__EXTRACT TO READ__:
Producer Brown says the city was chosen because its skyline "had nothing to distinguish it"--not unlike Dallas in the '60s. The city also has a large number of old government buildings and architectural landmarks that have served as props for other events from the Kennedy era.
The state capitol steps became the site of Kennedy's Inauguration, the uppercrust Commonwealth Club was used for the Inaugural Ball and an old reconverted church on Broad Street served as the site of a civil rights riot in which white demonstrators, after surrounding a church where Martin Luther King Jr. was preaching, set fire to a car.
For that scene, scores of extras were hired as Alabama rednecks to shout taunts and hurl rocks at the black churchgoers. Meanwhile, city officials had to close off several blocks of the main thoroughfare, hose down the street and have a fire truck on the scene in case things got out of hand. Remarkably, says Winter, no one complained. "I think most people find it very interesting," he said. "I think they're getting into it."
There was no scene, however, that carried the emotional wallop of the final one. For more than eight hours on Thursday, under a bright summer sun, the mock presidential motorcade drove up and down the street, with Brown and Sheen smiling and waving to the crowd. The extras dutifully waved and shouted back, although many remarked at how eerie it all seemed, so close did it jibe with memories of that day in Dallas.
When the time came for the assassination scene, a kind of hush fell over the set. Three times in a row, director Goddard filmed the climactic gun shots, while a sound man ran alongside the Lincoln, firing blanks into the air. Getting the head reactions right was tricky, Goddard explained, because even after Sheen grabs for his throat, Brown's response has to be casual. "You have to remember that Jackie originally thought a motorcycle had backfired and he Kennedy was playing a joke," he said.
It was only after the final gun shot--the shot that never will be shown on the air--that Brown realizes what actually has happened. It is then that she begins her chilling crawl onto the back of the car. It was a reaction that appeared inexplicable to most witnesses until Jackie Kennedy's testimony to the Warren Commission: She was attempting to retrieve a portion of her husband's skull.
When it was all over, a somber Brown stepped out of the Lincoln and Sheen put his arm around her. "It's rather depressing," said director Goddard. "It's not the happiest scene in the world to film."

__RECORDS FOR THE TASK__:
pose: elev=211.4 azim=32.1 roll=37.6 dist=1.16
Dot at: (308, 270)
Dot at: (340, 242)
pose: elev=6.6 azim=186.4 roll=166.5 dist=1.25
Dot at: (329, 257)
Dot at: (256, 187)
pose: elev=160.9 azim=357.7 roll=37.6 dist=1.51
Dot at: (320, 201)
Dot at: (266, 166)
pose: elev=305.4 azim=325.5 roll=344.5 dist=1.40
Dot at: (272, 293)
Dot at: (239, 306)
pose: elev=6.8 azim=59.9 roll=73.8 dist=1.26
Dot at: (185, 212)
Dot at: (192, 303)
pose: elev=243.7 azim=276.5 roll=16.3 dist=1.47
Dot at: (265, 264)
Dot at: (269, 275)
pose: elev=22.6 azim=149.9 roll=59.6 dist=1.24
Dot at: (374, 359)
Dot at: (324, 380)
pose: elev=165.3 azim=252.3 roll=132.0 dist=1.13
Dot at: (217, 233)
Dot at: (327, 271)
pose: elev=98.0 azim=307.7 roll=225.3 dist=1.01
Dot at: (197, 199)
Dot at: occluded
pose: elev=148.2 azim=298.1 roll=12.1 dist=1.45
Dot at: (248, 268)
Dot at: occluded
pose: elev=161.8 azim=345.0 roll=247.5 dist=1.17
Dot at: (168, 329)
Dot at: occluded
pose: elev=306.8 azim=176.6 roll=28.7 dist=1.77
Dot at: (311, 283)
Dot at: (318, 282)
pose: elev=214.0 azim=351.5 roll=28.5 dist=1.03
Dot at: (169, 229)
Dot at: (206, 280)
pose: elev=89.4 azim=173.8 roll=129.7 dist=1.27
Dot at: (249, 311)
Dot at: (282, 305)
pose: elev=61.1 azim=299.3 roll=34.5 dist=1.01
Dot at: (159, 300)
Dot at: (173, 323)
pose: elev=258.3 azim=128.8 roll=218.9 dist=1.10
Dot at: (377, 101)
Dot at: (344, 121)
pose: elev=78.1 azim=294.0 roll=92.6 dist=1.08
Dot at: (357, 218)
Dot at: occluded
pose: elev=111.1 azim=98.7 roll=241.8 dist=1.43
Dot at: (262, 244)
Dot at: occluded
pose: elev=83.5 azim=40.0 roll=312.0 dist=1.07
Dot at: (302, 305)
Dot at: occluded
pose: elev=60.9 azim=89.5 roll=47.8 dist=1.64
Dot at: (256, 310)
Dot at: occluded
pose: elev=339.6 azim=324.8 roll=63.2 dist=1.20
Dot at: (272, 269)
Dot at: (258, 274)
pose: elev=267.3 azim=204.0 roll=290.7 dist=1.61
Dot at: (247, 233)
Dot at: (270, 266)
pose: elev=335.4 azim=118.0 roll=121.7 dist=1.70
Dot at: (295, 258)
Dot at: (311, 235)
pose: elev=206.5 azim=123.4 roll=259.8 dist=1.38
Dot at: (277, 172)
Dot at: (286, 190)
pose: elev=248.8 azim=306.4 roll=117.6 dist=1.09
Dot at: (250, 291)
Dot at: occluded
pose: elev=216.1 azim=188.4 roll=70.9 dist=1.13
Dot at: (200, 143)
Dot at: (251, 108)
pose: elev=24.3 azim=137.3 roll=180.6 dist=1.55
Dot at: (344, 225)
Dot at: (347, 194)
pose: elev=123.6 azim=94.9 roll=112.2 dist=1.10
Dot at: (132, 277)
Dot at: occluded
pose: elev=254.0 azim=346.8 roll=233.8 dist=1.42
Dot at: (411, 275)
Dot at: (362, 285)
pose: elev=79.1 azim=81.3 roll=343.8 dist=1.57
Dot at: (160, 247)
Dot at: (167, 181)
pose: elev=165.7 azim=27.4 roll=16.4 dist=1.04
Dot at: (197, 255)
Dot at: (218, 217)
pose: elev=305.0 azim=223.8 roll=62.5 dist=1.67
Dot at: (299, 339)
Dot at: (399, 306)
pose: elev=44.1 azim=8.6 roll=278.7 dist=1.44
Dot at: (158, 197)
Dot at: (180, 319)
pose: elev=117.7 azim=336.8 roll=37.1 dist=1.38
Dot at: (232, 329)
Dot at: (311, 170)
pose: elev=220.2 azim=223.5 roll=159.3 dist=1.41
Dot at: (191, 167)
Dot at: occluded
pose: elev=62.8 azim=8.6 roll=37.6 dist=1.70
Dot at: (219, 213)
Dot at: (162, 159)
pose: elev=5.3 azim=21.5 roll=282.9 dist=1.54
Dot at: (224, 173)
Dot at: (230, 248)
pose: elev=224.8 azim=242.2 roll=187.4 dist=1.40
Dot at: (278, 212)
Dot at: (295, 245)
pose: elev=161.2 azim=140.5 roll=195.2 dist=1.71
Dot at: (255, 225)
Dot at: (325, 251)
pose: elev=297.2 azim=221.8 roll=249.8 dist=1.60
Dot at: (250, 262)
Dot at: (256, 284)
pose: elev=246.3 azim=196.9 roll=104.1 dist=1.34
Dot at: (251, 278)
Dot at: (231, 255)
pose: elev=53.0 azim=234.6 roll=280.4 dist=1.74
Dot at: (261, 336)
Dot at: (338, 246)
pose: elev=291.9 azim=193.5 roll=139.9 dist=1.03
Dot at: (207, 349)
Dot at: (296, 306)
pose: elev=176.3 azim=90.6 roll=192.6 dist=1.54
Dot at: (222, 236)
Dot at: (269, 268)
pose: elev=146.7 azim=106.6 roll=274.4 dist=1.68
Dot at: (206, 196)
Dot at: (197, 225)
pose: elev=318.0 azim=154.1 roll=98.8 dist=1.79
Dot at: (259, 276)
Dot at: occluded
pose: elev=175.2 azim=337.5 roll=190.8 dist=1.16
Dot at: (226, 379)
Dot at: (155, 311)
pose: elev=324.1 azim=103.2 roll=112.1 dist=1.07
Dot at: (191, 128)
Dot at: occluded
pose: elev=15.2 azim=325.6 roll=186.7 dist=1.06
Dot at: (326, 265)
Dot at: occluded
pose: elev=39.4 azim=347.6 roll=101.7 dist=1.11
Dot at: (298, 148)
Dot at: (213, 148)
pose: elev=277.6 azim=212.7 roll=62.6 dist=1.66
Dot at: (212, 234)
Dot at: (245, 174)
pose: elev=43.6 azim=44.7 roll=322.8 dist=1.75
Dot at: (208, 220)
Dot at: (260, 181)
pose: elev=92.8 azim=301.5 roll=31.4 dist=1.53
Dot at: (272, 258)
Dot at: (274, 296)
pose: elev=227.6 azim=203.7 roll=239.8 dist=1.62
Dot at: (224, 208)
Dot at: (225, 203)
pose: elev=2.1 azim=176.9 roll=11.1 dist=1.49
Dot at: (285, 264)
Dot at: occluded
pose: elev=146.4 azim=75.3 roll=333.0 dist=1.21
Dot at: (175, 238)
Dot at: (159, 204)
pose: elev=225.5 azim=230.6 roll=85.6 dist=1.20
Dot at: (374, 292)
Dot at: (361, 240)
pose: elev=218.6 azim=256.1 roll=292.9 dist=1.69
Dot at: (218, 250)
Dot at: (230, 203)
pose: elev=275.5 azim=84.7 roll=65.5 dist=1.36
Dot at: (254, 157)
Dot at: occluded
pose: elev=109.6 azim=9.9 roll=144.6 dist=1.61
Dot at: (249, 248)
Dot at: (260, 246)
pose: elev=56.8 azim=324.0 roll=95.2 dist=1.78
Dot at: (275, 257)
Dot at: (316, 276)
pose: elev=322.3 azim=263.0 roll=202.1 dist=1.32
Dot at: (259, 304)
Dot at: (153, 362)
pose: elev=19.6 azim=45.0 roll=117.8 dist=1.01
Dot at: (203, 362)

__SET OF TASKS__:
[A] In the article about filming the Kennedy motorcade scene, which building was used for the Inaugural Ball?
[B] Update the entries from their first line through the line containing "Dot at: (239, 306)", replacing "dist" with "distance" and changing nothing else.
The article and the entries have no connection to each other.

__TASK RESPONSES__:
[A] The Commonwealth Club.

[B]
pose: elev=211.4 azim=32.1 roll=37.6 distance=1.16
Dot at: (308, 270)
Dot at: (340, 242)
pose: elev=6.6 azim=186.4 roll=166.5 distance=1.25
Dot at: (329, 257)
Dot at: (256, 187)
pose: elev=160.9 azim=357.7 roll=37.6 distance=1.51
Dot at: (320, 201)
Dot at: (266, 166)
pose: elev=305.4 azim=325.5 roll=344.5 distance=1.40
Dot at: (272, 293)
Dot at: (239, 306)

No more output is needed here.